→ EXERCISE AIM: From the entries below, copy out all lines holding "remote".

=== DATA SECTION ===

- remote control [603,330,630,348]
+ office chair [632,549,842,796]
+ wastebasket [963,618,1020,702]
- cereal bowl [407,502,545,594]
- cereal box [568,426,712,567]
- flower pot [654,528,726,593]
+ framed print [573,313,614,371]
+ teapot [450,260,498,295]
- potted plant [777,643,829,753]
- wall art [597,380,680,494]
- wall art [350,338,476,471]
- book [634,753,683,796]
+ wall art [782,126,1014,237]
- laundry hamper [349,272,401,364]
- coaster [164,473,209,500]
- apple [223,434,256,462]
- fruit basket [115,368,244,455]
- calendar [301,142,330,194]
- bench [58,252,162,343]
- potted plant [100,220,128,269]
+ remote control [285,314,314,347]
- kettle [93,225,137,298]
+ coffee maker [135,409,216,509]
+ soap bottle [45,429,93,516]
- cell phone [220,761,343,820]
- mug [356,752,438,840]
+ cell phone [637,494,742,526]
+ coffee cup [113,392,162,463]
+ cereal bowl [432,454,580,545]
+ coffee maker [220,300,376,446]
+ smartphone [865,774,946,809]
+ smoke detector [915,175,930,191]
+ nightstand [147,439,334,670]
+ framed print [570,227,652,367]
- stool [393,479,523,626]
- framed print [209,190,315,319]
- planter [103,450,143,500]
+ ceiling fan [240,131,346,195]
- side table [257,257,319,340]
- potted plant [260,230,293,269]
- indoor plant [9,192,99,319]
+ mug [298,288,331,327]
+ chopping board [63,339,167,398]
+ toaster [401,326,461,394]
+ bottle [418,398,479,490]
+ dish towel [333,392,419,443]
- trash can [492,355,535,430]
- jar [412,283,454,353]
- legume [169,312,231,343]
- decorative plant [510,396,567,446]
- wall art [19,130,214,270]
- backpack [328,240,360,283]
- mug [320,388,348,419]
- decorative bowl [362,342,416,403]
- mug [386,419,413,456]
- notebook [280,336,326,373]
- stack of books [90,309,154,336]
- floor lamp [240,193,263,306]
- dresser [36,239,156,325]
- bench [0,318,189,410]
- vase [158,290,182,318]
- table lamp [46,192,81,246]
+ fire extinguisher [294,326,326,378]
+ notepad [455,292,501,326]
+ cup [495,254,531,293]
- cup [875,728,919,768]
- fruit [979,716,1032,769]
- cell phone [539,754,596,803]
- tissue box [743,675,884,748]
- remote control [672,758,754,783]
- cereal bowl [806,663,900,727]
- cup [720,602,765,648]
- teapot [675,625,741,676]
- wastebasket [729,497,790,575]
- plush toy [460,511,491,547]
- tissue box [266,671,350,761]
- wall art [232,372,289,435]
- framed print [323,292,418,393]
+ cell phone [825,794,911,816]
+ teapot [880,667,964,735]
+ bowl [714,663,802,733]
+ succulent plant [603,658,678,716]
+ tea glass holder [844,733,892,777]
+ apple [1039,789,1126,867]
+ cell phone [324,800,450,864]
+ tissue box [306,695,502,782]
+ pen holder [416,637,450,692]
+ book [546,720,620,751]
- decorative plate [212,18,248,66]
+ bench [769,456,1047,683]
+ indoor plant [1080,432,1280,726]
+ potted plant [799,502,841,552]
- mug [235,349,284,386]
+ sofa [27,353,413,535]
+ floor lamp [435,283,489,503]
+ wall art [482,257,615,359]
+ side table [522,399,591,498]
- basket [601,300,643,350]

===

→ ANSWER TO THIS PROBLEM:
- remote control [603,330,630,348]
+ remote control [285,314,314,347]
- remote control [672,758,754,783]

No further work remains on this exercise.